Traditional multi-agent reinforcement learning algorithms are difficultly applied in a large-scale multi-agent environment. The introduction of mean field theory has enhanced the scalability of multi-agent reinforcement learning in recent years. This paper considers partially observable multi-agent reinforcement learning (MARL), where each agent can only observe other agents within a fixed range. This partial observability affects the agent's ability to assess the quality of the actions of surrounding agents.
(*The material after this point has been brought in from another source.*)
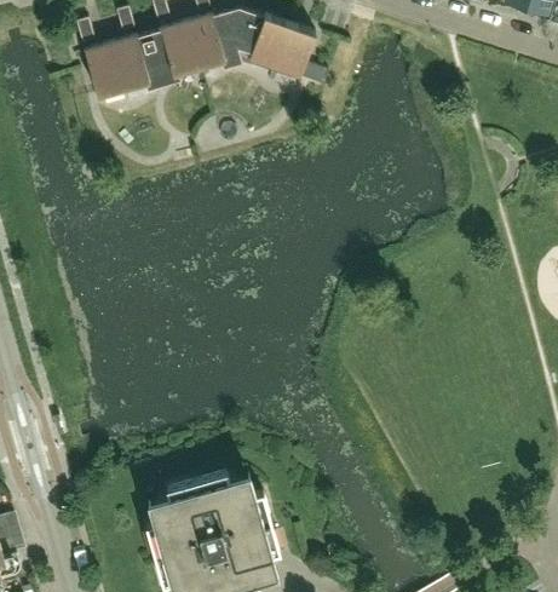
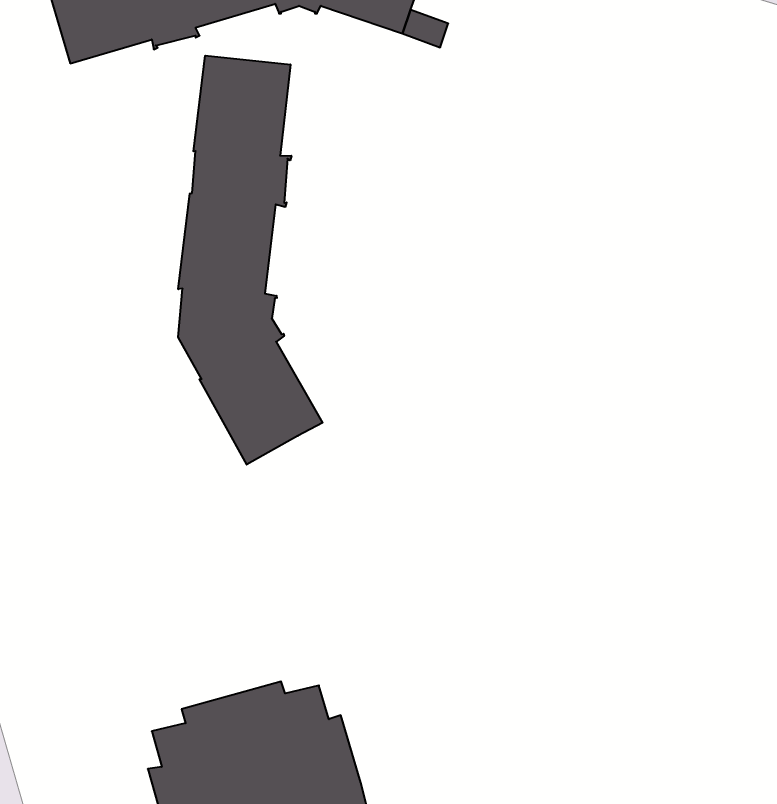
building: none -> [178,56,323,465]

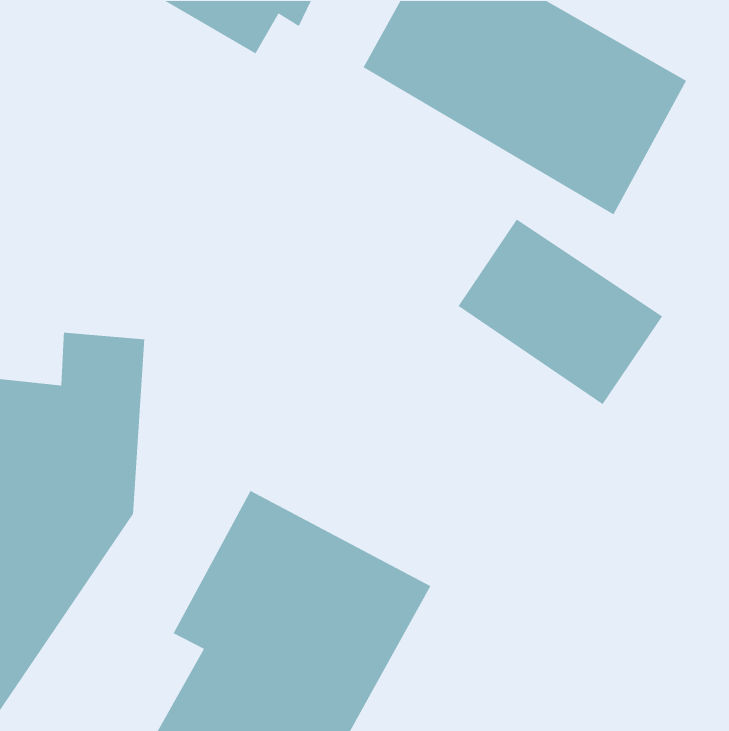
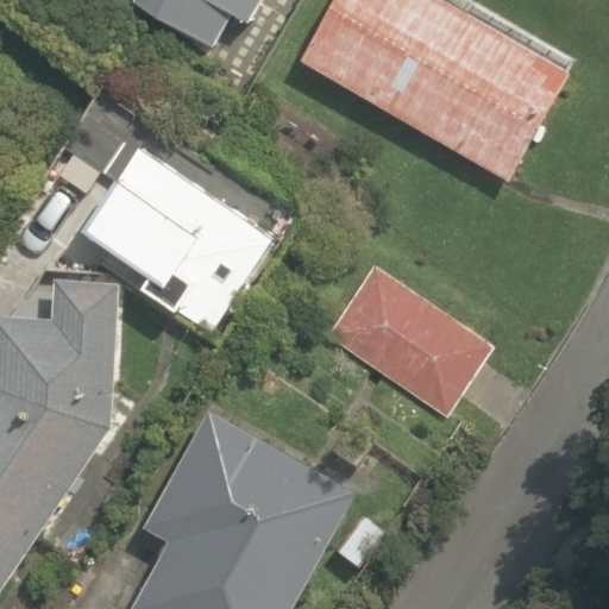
building: none -> [80,146,271,334]
building: [458,218,663,405] -> [326,265,496,420]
This paper focuses on developing a method to capture more effective information from local observations in order to select more effective actions. Previous work in this field employs probability distributions or weighted mean field to update the average actions of neighborhood agents, but it does not fully consider the feature information of surrounding neighbors and leads to a local optimum. In this paper, we propose a novel multi-agent reinforcement learning algorithm, Partially Observable Mean Field Multi-Agent Reinforcement Learning based on Graph--Attention (GAMFQ) to remedy this flaw. GAMFQ uses a graph attention module and a mean field module to describe how an agent is influenced by the actions of other agents at each time step. This graph attention module consists of a graph attention encoder and a differentiable attention mechanism, and this mechanism outputs a dynamic graph to represent the effectiveness of neighborhood agents against central agents. The mean--field module approximates the effect of a neighborhood agent on a central agent as the average effect of effective neighborhood agents. We evaluate GAMFQ on three challenging tasks in the MAgents framework. Experiments show that GAMFQ outperforms baselines including the state-of-the-art partially observable mean-field reinforcement learning algorithms.

翻译：传统多智能体强化学习算法难以应用于大规模多智能体环境。近年来，均值场理论的引入增强了多智能体强化学习的可扩展性。本文考虑部分可观测的多智能体强化学习（MARL）场景，其中每个智能体只能观测到固定范围内的其他智能体。这种部分可观测性影响了智能体评估周围智能体动作质量的能力。本文致力于开发一种方法，从局部观测中捕获更有效的信息，以选择更有效的动作。该领域的先前工作采用概率分布或加权均值场来更新邻域智能体的平均动作，但未充分考虑周围邻居的特征信息，导致陷入局部最优。本文提出一种新颖的多智能体强化学习算法——基于图注意力的部分可观均值场多智能体强化学习（GAMFQ），以弥补这一缺陷。GAMFQ利用图注意力模块和均值场模块来描述每个时间步中智能体受其他智能体动作影响的方式。该图注意力模块由图注意力编码器和可微分注意力机制组成，该机制输出动态图以表示邻域智能体对中心智能体的影响程度。均值场模块将邻域智能体对中心智能体的影响近似为有效邻域智能体的平均影响。我们在MAgents框架上对三个具有挑战性的任务进行了GAMFQ评估。实验表明，GAMFQ的性能优于包括最先进的部分可观均值场强化学习算法在内的基线方法。